Your struggle is ours,” said CUPE Ontario President Sid Ryan, speaking directly to the locked out members of Communications, Energy and Paper Workers (CEP) Local 2003, informally known as the ‘Cadillac Fairview 61.’  Prior to being locked out, the workers provided maintenance and skilled trades support to the TD Centre, which is owned by Cadillac Fairview.

The employer locked the workers out last June, then announced the workers had been ‘terminated.’  Cadillac Fairview has since entered into an agreement with a ‘third-party service provider’ to keep the TD Centre operating.

Through their union, the ‘Cadillac Fairview 61’ have filed a complaint of bad-faith bargaining with the Ontario Labour Relations Board against the employer.  The Board has agreed to hear the workers’ complaint, despite numerous attempts by Cadillac Fairview to dissuade the Board from doing so.

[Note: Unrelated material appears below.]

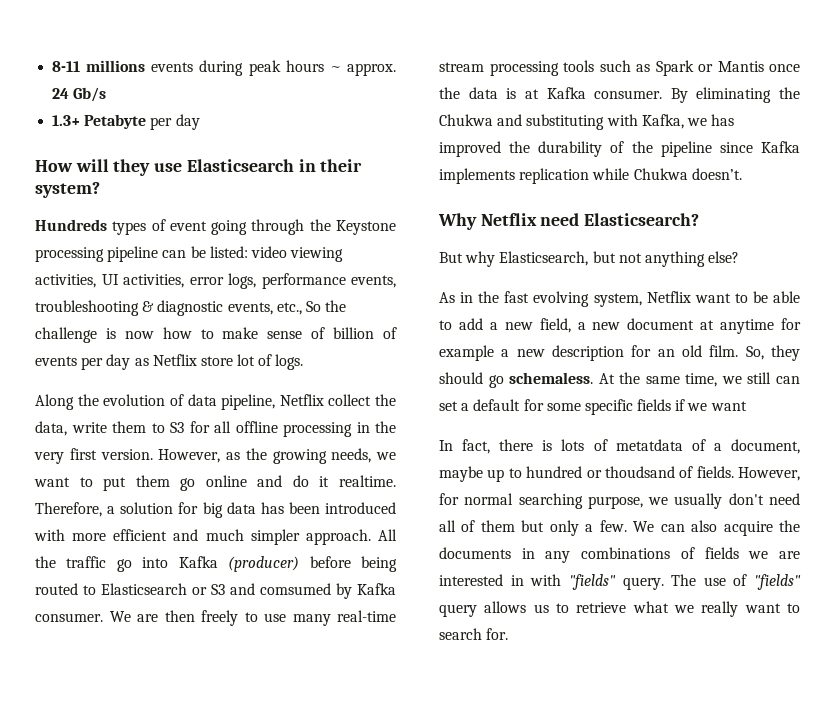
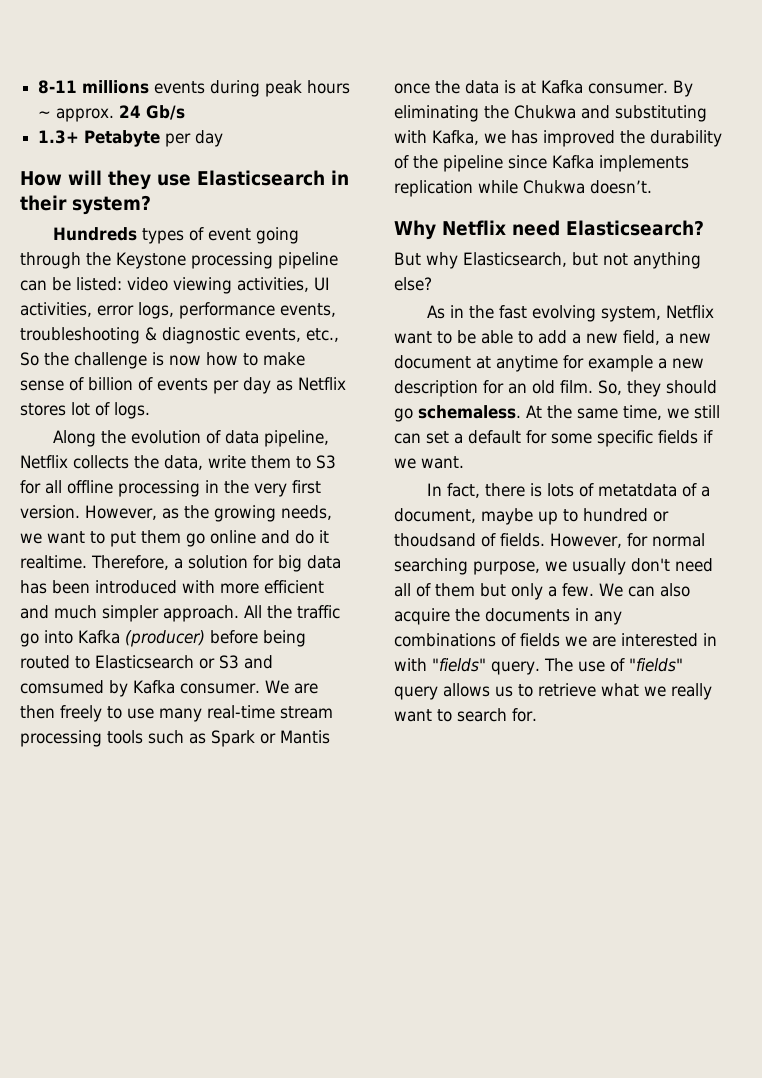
[200,356,233,366] store -> [20,403,66,416] stores
[328,394,372,406] collect -> [73,455,129,469] collects
[710,401,747,411] want -> [421,456,464,469] want.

CUPE Ontario was joined at the solidarity rally by CEP Regional Vice-President Barb Dolan, Ontario English Catholic Teachers Association (OECTA) second Vice-President Chris Karuhanga, and Steve Craig, a shop steward for CEP Local 2003.

Shoulder-to-shoulder, we will be at your side for as long as it takes for you to see justice from Cadillac Fairview,” said Ryan.